▶ Written task:
Tally the lines in the entries below that contain the word "between", and reply with that number alone.

▶ Data for this task:

####

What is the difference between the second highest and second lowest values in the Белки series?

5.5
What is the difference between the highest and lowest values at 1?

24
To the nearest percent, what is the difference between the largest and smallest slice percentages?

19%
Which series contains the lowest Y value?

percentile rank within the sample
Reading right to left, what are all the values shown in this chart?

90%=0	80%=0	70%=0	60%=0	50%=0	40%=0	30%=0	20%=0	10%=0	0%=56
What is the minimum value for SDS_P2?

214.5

####

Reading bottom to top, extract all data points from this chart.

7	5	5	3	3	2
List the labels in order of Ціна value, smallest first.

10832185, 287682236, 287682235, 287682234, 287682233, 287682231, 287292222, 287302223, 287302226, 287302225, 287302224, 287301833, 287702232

####

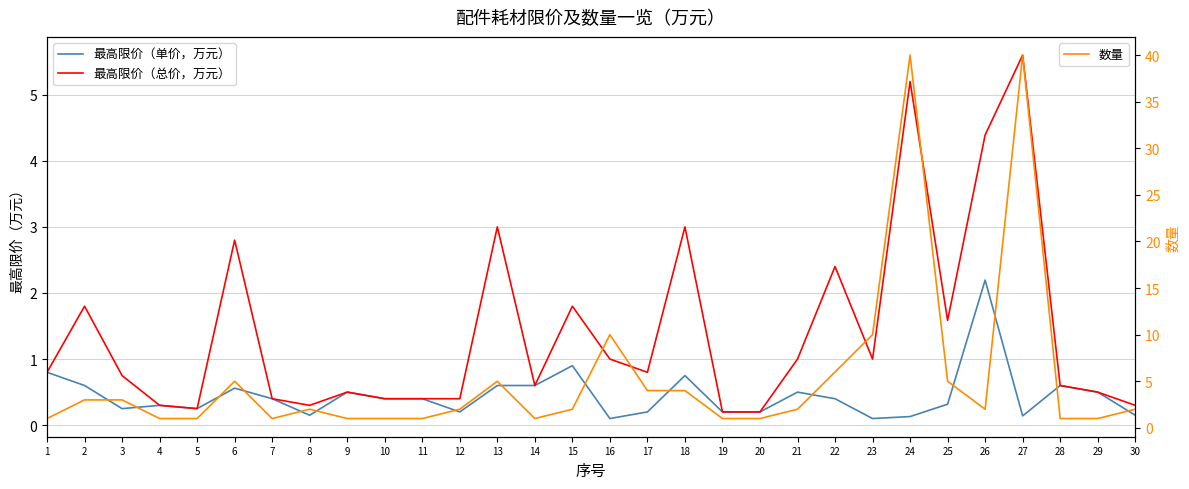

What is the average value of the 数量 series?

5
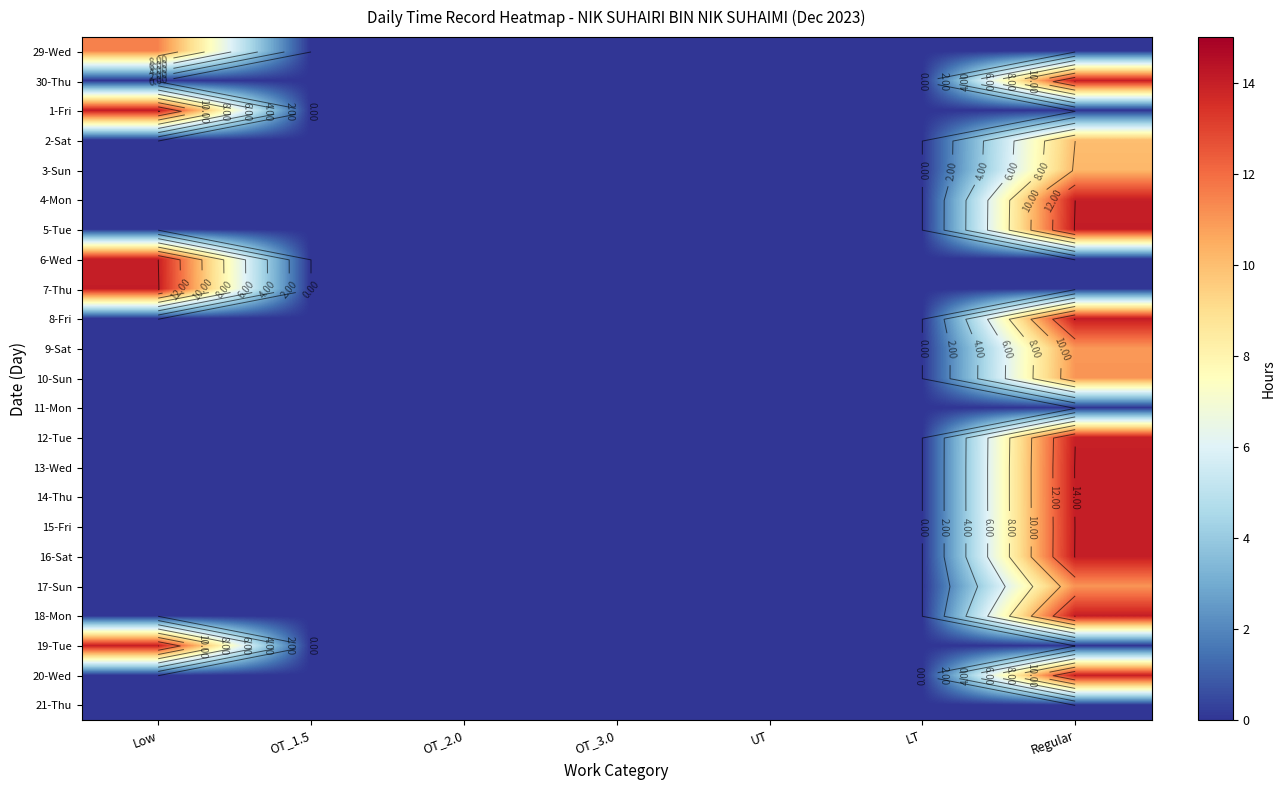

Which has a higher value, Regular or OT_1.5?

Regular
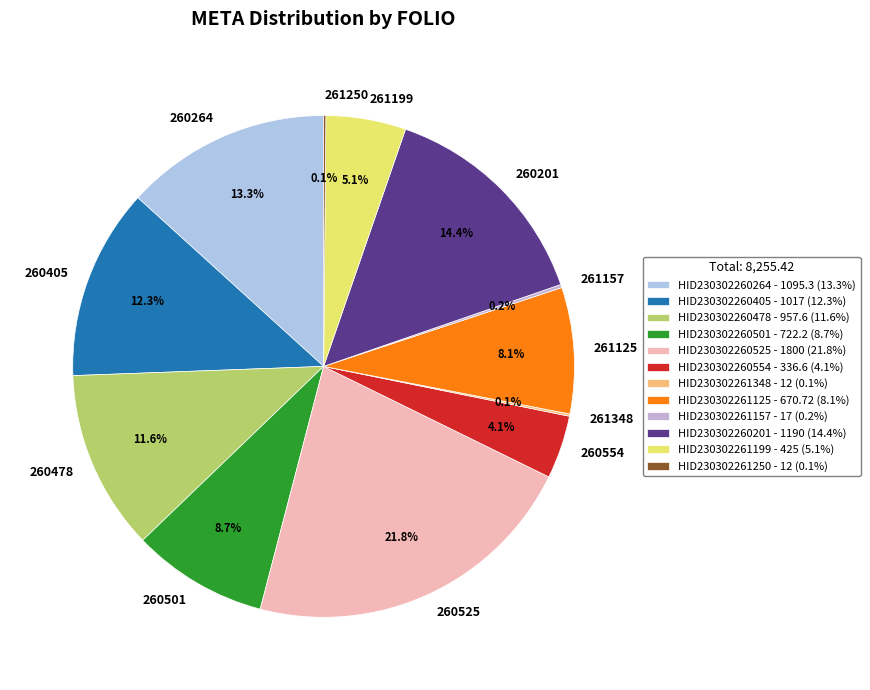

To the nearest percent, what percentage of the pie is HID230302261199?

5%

####

▶ Solved problem:
3